PS: I was a little impatient and didn’t wait the full 2 hours to chill the pictured tartlets (more like 1 hour), so that’s why they don’t look completely set!Print
These mini chocolate ganache-marshmallow tarts won’t have you missing a campfire.
- 1 and 1/2 cups (150g) graham cracker crumbs (about 10 full sheet graham crackers)
- 6 Tablespoons (87g) unsalted butter, melted
- 1/3 cup (67g) granulated sugar
- 12 ounces (339g) semi-sweet chocolate, coarsely chopped
- 1/4 cup (60g) unsalted butter, cubed
- 1 cup (240ml) heavy cream or heavy whipping cream
Marshmallow Meringue Topping
- 2 large egg whites, at room temperature
- 1/2 cup (100g) granulated sugar
- 1/8 teaspoon cream of tartar*
- 1 teaspoon pure vanilla extract
- Preheat oven to 350°F (177°C).
- Make the crust: Click here for some handy graham cracker crust tips before you get started.

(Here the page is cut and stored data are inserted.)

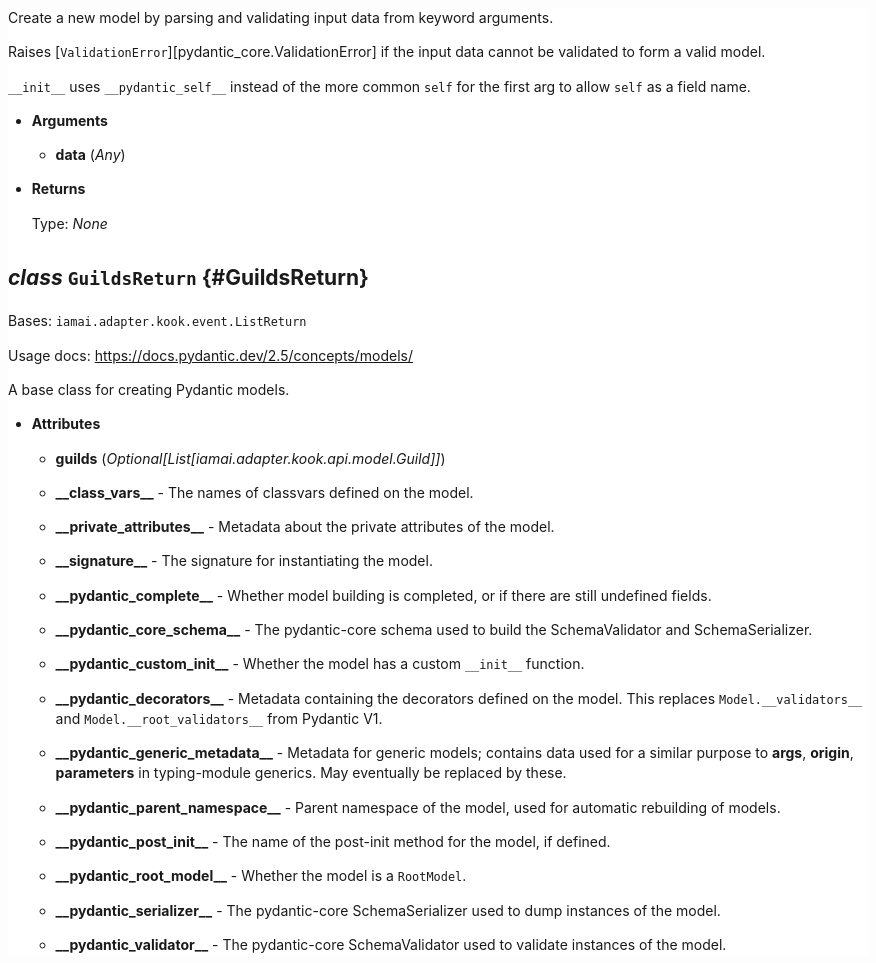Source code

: Create a new model by parsing and validating input data from keyword arguments.

Raises [`ValidationError`][pydantic_core.ValidationError] if the input data cannot be
validated to form a valid model.

`__init__` uses `__pydantic_self__` instead of the more common `self` for the first arg to
allow `self` as a field name.

- **Arguments**

  - **data** (_Any_)

- **Returns**

  Type: _None_

## _class_ `GuildsReturn` {#GuildsReturn}

Bases: `iamai.adapter.kook.event.ListReturn`

Usage docs: https://docs.pydantic.dev/2.5/concepts/models/

A base class for creating Pydantic models.

- **Attributes**

  - **guilds** (_Optional\[List\[iamai.adapter.kook.api.model.Guild\]\]_)

  - **\_\_class\_vars\_\_** - The names of classvars defined on the model.

  - **\_\_private\_attributes\_\_** - Metadata about the private attributes of the model.

  - **\_\_signature\_\_** - The signature for instantiating the model.

  - **\_\_pydantic\_complete\_\_** - Whether model building is completed, or if there are still undefined fields.

  - **\_\_pydantic\_core\_schema\_\_** - The pydantic-core schema used to build the SchemaValidator and SchemaSerializer.

  - **\_\_pydantic\_custom\_init\_\_** - Whether the model has a custom `__init__` function.

  - **\_\_pydantic\_decorators\_\_** - Metadata containing the decorators defined on the model.
  This replaces `Model.__validators__` and `Model.__root_validators__` from Pydantic V1.

  - **\_\_pydantic\_generic\_metadata\_\_** - Metadata for generic models; contains data used for a similar purpose to
  __args__, __origin__, __parameters__ in typing-module generics. May eventually be replaced by these.

  - **\_\_pydantic\_parent\_namespace\_\_** - Parent namespace of the model, used for automatic rebuilding of models.

  - **\_\_pydantic\_post\_init\_\_** - The name of the post-init method for the model, if defined.

  - **\_\_pydantic\_root\_model\_\_** - Whether the model is a `RootModel`.

  - **\_\_pydantic\_serializer\_\_** - The pydantic-core SchemaSerializer used to dump instances of the model.

  - **\_\_pydantic\_validator\_\_** - The pydantic-core SchemaValidator used to validate instances of the model.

Using a food processor or blender, grind graham crackers into crumbs. (Alternatively, you can crush them in a plastic bag with a rolling pin.) In a medium bowl, mix graham cracker crumbs, melted butter, and granulated sugar with a rubber spatula until combined. (The mixture will be thick, coarse, and sandy.) Press crumbs evenly into each tartlet pan, making sure the crust is tight and compact. Pre-bake crusts for 10 minutes, then let cool.
- Make the filling: Place chocolate and butter in a large bowl and set aside. In a small saucepan over medium-low heat, heat heavy cream. Whisking constantly, bring to a slow boil. Once it begins to boil, immediately remove from heat and pour over chocolate. Using a wooden spoon, slowly stir until chocolate and butter are completely melted and ganache is smooth.
- Pour the filling evenly into each crust and place each tartlet pan in the refrigerator. Chill at least 2 hours (and up to 1-2 days) or until completely firm.
- Just before serving, prepare topping: Place egg whites, sugar, and cream of tartar in the heatproof bowl of an electric mixer. Set bowl over a saucepan filled with two inches of simmering water. Whisk constantly until sugar is dissolved and egg whites are warm to the touch, about 4 minutes. (See photo above.) Transfer the mixing bowl to an electric mixer fitted with a whisk attachment. Beat on high speed for 4 to 5 minutes until soft, glossy peaks form. (See photo above.) Add vanilla and beat on high just until combined.
- Remove tartlets from the refrigerator. Spread marshmallow topping on each. Toast the topping with a kitchen torch3 if desired. Serve immediately. Any leftover tarts keep well in the refrigerator, in an airtight container, for up to 3 days.
- Make Ahead Instructions: Prepare tarts through step 4 and keep the tarts in the refrigerator for up to 2 days as instructed in step 4.
- Cream of Tartar: Necessary to make the marshmallow topping for both stabilization and texture. There are no alternatives.
- Pans: I recommend individual pans because the tarts are a little hard to remove from the pans for serving. So, I serve them in the individual pans. Here is the set I own. If you do not have individual tartlet pans, use a cupcake pan to make about 16 tartlets– and make sure you use cupcake wrappers! You can also make this into a 9-inch tart using a tart pan. It will be easy to slice and remove from the full size tart pan! Pre-bake crust for 10 minutes no matter which size you use.
- Tip: Do not toast the topping in the oven. The ganache will melt and the topping will lose some shape. You need quick, instant heat from a torch. Again, it is optional to toast the topping.